------ TASK DATA

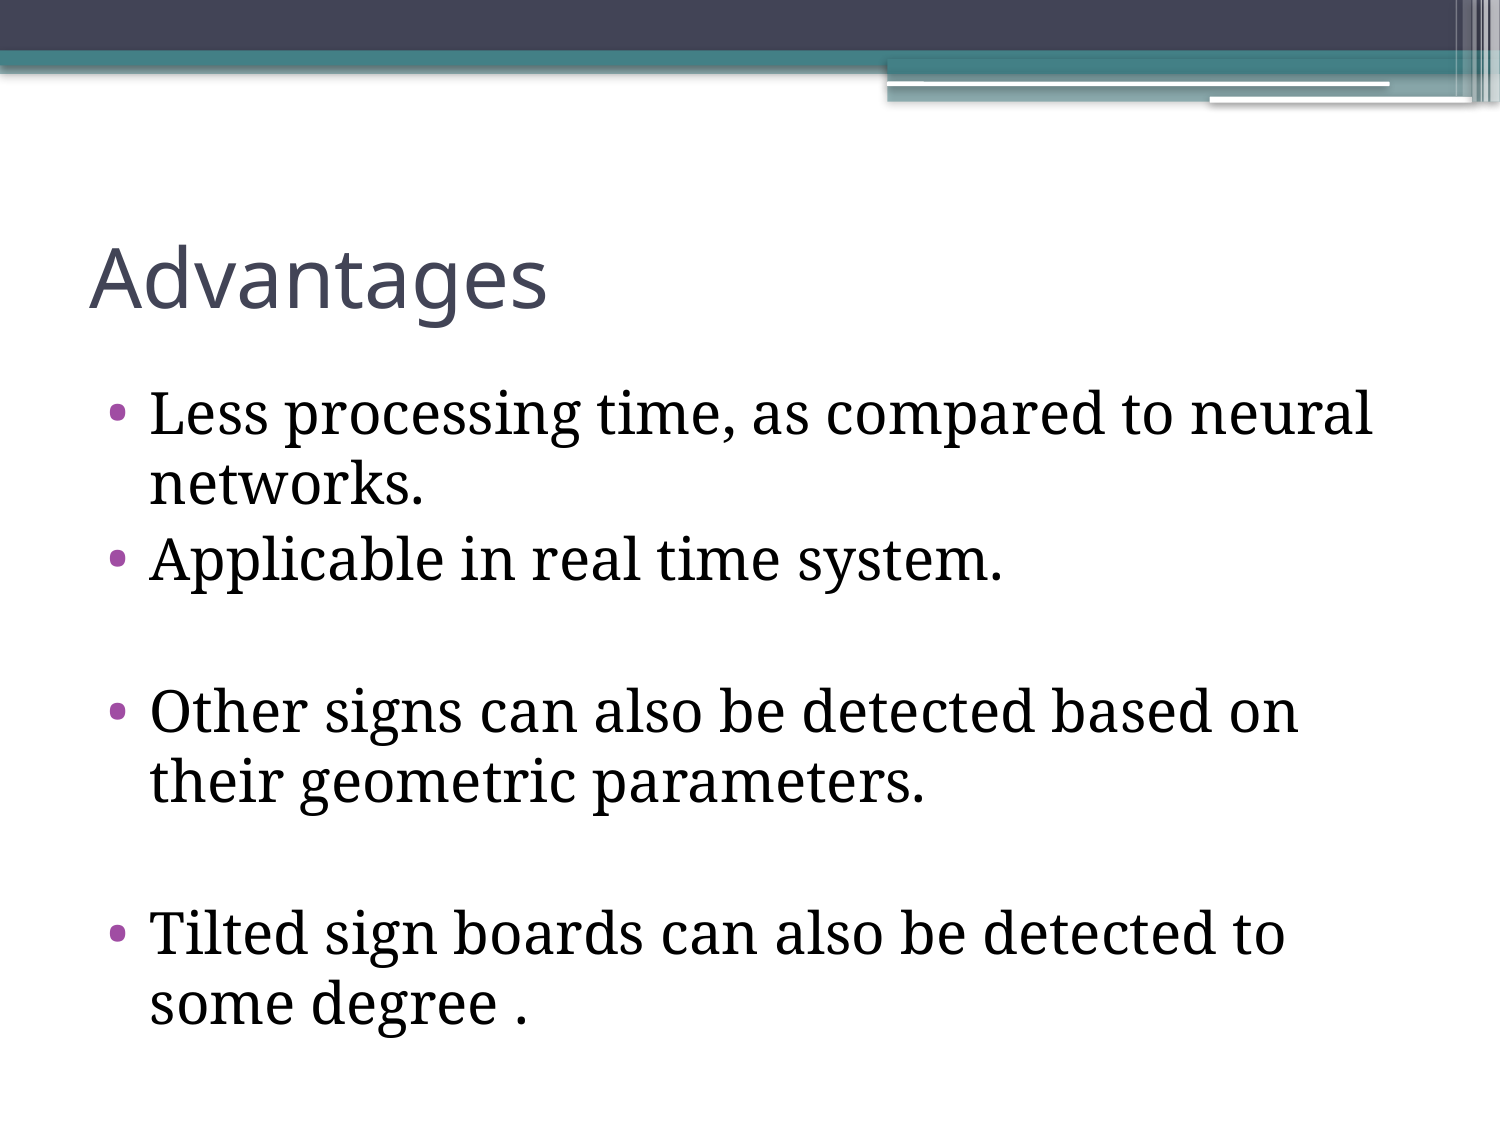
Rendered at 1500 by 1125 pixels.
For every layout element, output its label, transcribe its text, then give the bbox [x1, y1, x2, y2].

list Less processing time, as compared to neural networks. Applicable in real time system. Other signs can also be detected based on their geometric parameters. Tilted sign boards can also be detected to some degree . [75, 368, 1425, 1079]
title Advantages [75, 187, 1425, 363]
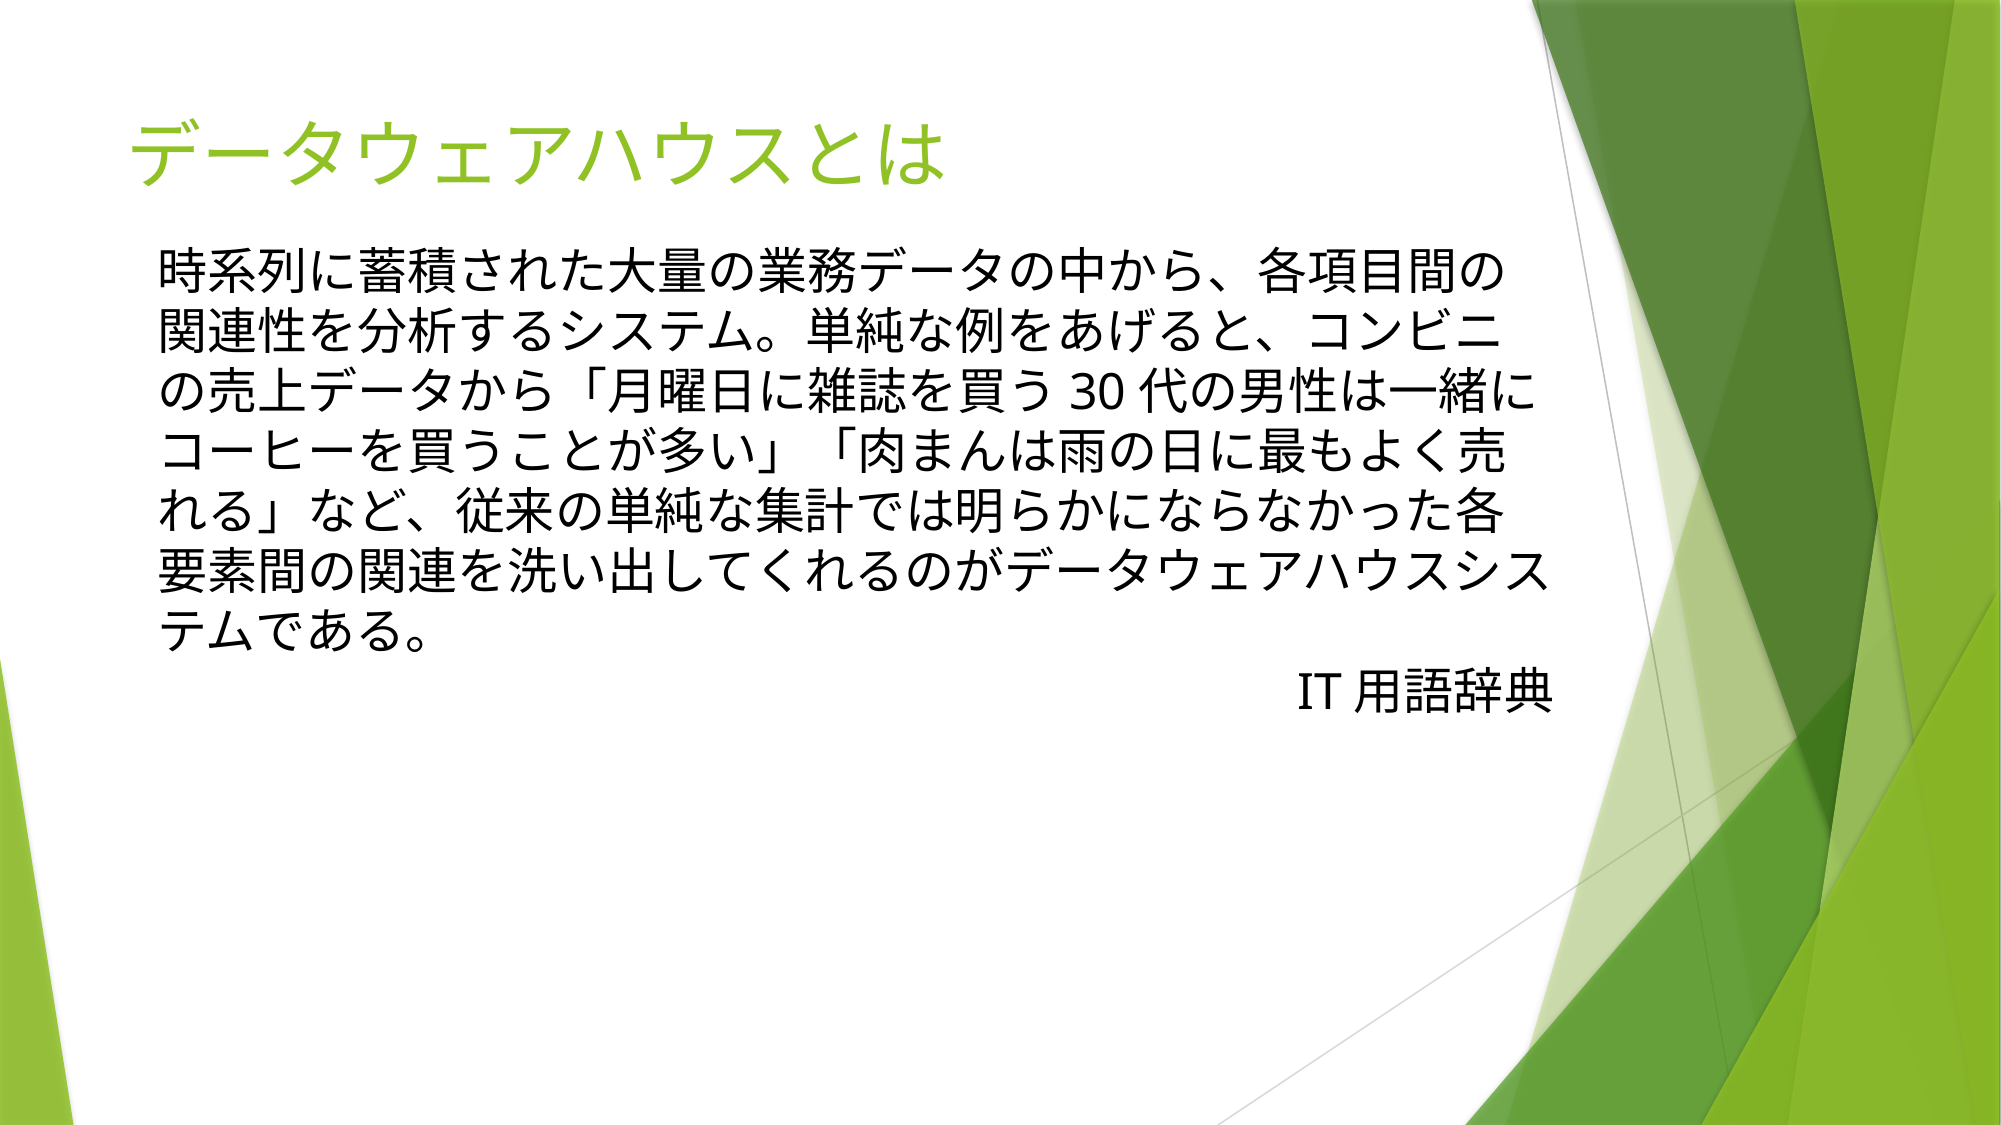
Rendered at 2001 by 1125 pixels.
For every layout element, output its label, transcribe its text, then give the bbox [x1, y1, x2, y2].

title データウェアハウスとは [111, 99, 1522, 208]
text_box 時系列に蓄積された大量の業務データの中から、各項目間の関連性を分析するシステム。単純な例をあげると、コンビニの売上データから「月曜日に雑誌を買う30代の男性は一緒にコーヒーを買うことが多い」「肉まんは雨の日に最もよく売れる」など、従来の単純な集計では明らかにならなかった各要素間の関連を洗い出してくれるのがデータウェアハウスシステムである。 IT用語辞典 [142, 232, 1569, 727]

------------

■ TASK DESCRIPTION
In the records above, find the lines containing "pixels" and copy them.

■ YOUR SOLUTION
Rendered at 1500 by 1125 pixels.
Rendered at 2001 by 1125 pixels.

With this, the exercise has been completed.